One might hope to find a few islets of rationality in this centennial disorder. One such is Joanna Nichols, an American professor of Slavic languages. In Linguistic Diversity in Space and Time (1992) she lays out a mass of evidence, based on grammatical analysis and backed up by statistical proof, for ‘great time depth’ in the evolution of human languages. She believes that divergence is significant, that it can be measured and mapped, and that the pattern she has uncovered is relevant to the peopling of the world. If Nichols is right – and she cannot be entirely wrong – she has single-handedly done for world language what a much greater number of geneticists have done in the same period for human DNA. Her dating is necessarily tentative, and it remains to be seen how well her proposals meld with the patterns revealed by archaeology and human genetics. But it is inevitable that eventually the historical-linguistic, the archaeological-cultural and the genetic schemes of prehistory will match up: there was, after all, only one past. Oppenheimer has used some of Nichols’ data to produce a tentative outline of settlement in the Americas7 Her achievement is remarkable but inaccessible. Only a handful of people in the world are capable of properly understanding her published work, of making constructive criticism, or of taking it further, and the current disorder in historical linguistics makes this a remote hope. Nichols used ten markers but suggests that more are needed, and says this approach is limited by the irreparable loss of certain languages such as Tasmanian. Given the huge number of languages that do survive I find it difficult to believe that the loss of one, and a peripheral one which might have vanished anyway without record, can be fatal to any well-founded theory.

But then I do not believe that grammar is as neutral and stable a feature as lexicon. Even in preliterate societies there are fashionable and unfashionable ways of using words. Priests and poets, in their efforts to communicate with invisible powers, are liable to invent complex grammars, of which Sanskrit is an extreme but otherwise typical example. If grammar proves difficult to work with, linguists might consider adopting my new approach to lexicon. Nichols does not dismiss comparative work on lexicon out of hand but believes that ‘basic typological comparison can give us more usable information about great time depths than lexical comparison can’.8 She is no doubt influenced by the baneful example of Swadesh and the list of 100 or 200 words which make up the ‘basic vocabulary’ of glottochronology.
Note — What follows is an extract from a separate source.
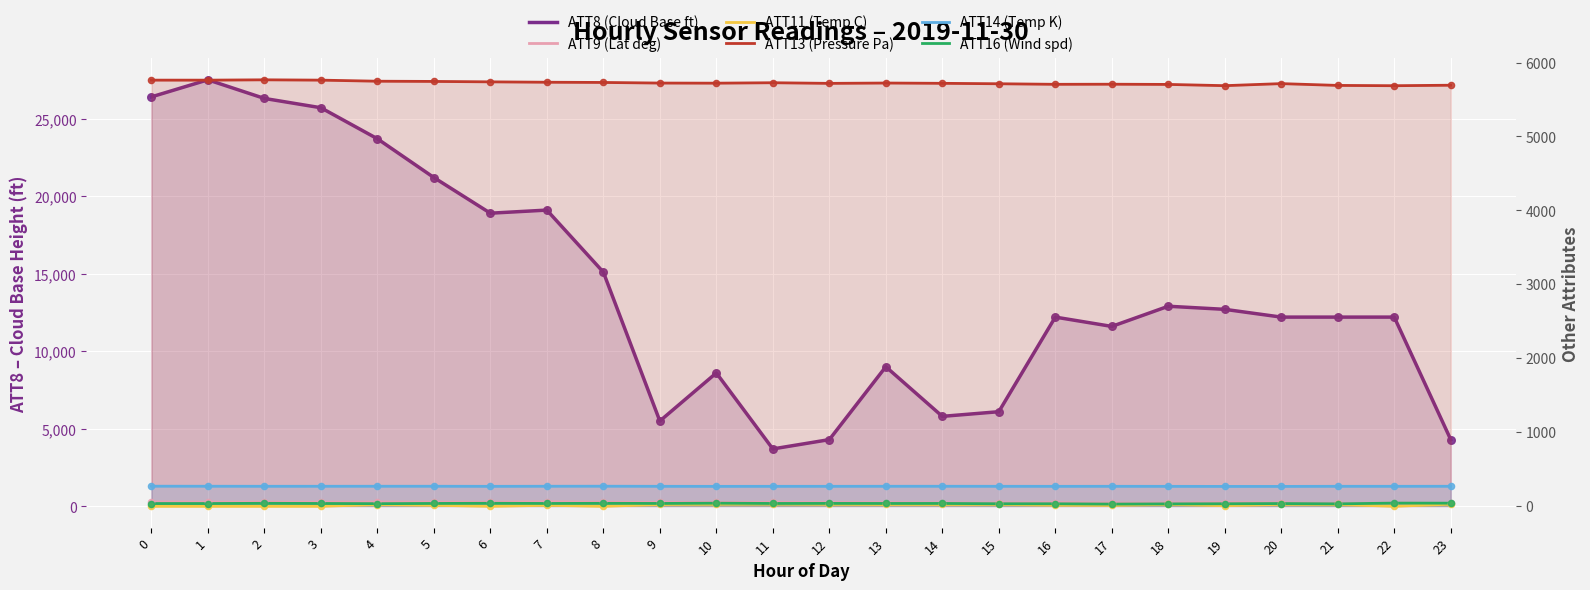

Is the value of ATT16 (Wind spd) at 15 greater than the value of ATT8 (Cloud Base ft) at 19?

No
She also fears that problems such as bound inalienable possession - the incorporation into a word of a possessive prefix - might obscure the original root consonants.9 I discussed the problem of prefixes in Chapter 2 and concluded that when the sample is large enough they are either easy to recognise or unimportant. But the new approach does not depend on selected individual words.

Happily, New Linguistics has not yet developed to the point where technical definitions are needed. It is powerful, rational, simple and accessible, and appears to be capable of unlimited expansion. Words, just as they come, represent an inexhaustible supply of raw material, processed and ready to use. Lexicographers have collected words in their millions, from modern slang to ‘hard’ or learned words. They have, very kindly, taken immense pains to make exact translations and exact definitions. This new approach to language origins suggests that words are resistant in their structure, that they have evolved logically, and that their range of meaning matches what we know of prehistoric culture. I have barely touched on what different geographical distributions might show. The preliterate layers of European languages remain to be demonstrated. The languages of Africa, Asia, the Pacific and the New World are virtually unexplored. Genetic links between related languages remain to be explored and dated. Above all, lexicon is not subject to the vagaries of the kind of uncontrolled postulates which currently dog historical linguistics. Those who created the grammatical complexities of Sanskrit also simplified and codified its words but they did not invent a new lexicon. A monkey was always a monkey.